A divulgação do artigo é recente, mas a ideia foi concebida em 2020, quando o doutorando Levi Oliveira ainda estava na Iniciação Científica. “Eu ia frequentemente ao laboratório durante a pandemia fazer testes, elaborar resultados e discutir com os professores”, disse Levi, reconhecendo a confiança que os docentes depositaram nele. Para ele, a divulgação científica é essencial. “Esse trabalho é muito bom para a Ciência nacional. Nós, físicos, temos que divulgá-lo”, afirmou Levi. “Muitas vezes, as pessoas não têm noção do que está sendo feito aqui dentro”.

COMPETITIVIDADE
Em relação ao financiamento da Ciência na UFRJ e no Brasil, o professor Rodrigo utilizou o termo ‘cientificamente competitivo’. “Nós sofremos com a falta de recursos necessários, que os pesquisadores do exterior têm. Daqui a dois anos, é possível ‘pipocar’ fontes como essa mundo afora, para fazer pesquisas e testar aplicações que não temos como fazer”.

Para o professor Rodrigo, a questão da armadilha de íons se trata da soberania científica do país. “São e serão desenvolvidos sistemas lá, que, caso desenvolvidos aqui, nos colocariam em outro patamar. É importante termos alguém que faça essa tecnologia nacionalmente”. Um exemplo disso é a falta de Ingrediente Farmacêutico Ativo (IFA) durante a pandemia da covid-19, que era importado.
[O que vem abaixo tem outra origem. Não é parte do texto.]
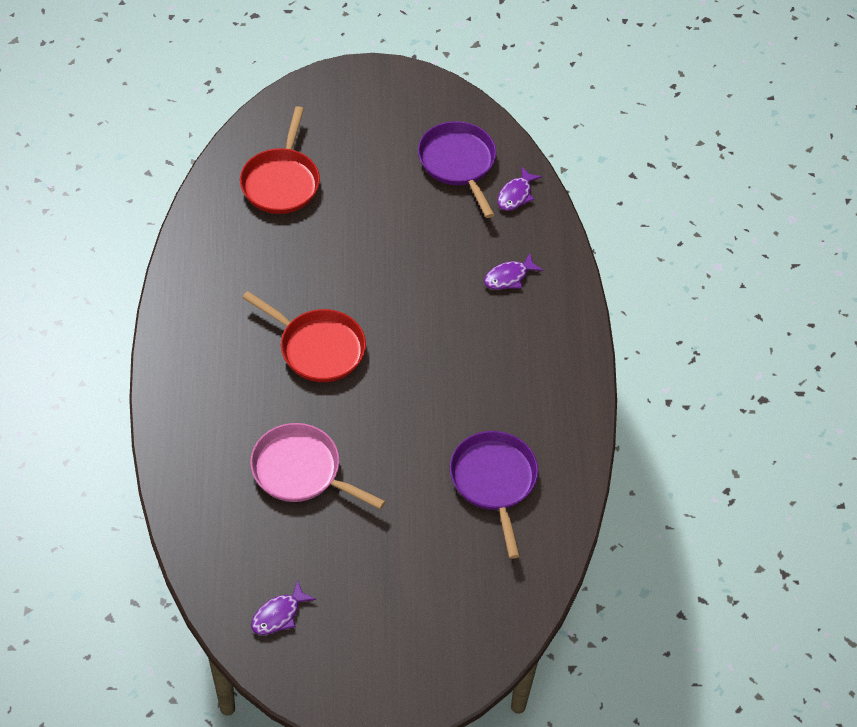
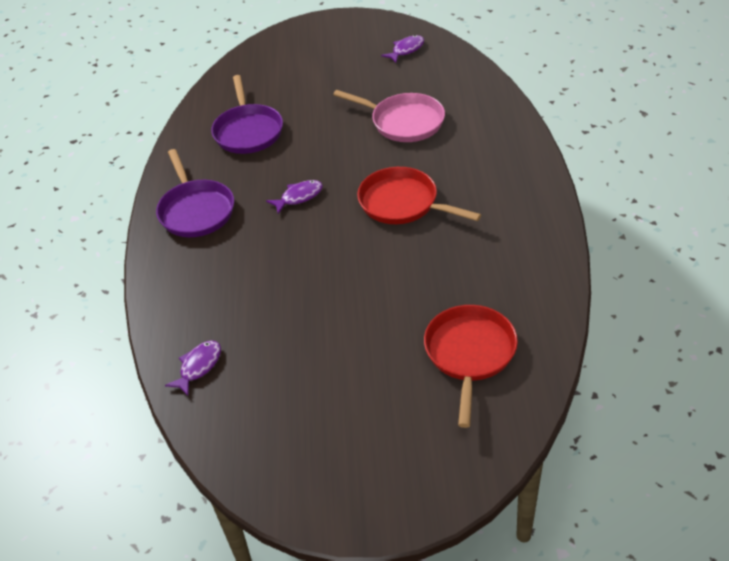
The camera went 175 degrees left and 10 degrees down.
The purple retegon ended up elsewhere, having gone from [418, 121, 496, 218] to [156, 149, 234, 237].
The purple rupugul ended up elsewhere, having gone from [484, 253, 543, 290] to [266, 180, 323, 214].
O Brasil sofreu com a escassez”.

Outro exemplo é o computador quântico, inexistente no hemisfério Sul. “As empresas e governos dos países ricos estão desenvolvendo esses computadores, capazes de cálculos extremamente complexos para, por exemplo, quebrar criptografias de arquivos. Essa é uma questão de interesse nacional, o país que desenvolver isso antes, poderá se proteger”, disse o pesquisador Claudio.

Os professores confirmam que o financiamento para esse trabalho é quase inteiramente de um edital temático da Faperj, de 2019. Eles concordam, no entanto, que é impressionante o que a UFRJ faz com poucos recursos. “Poderíamos fazer muito mais”, sonham os mesmos professores prestes a desvendar um dos mistérios do universo.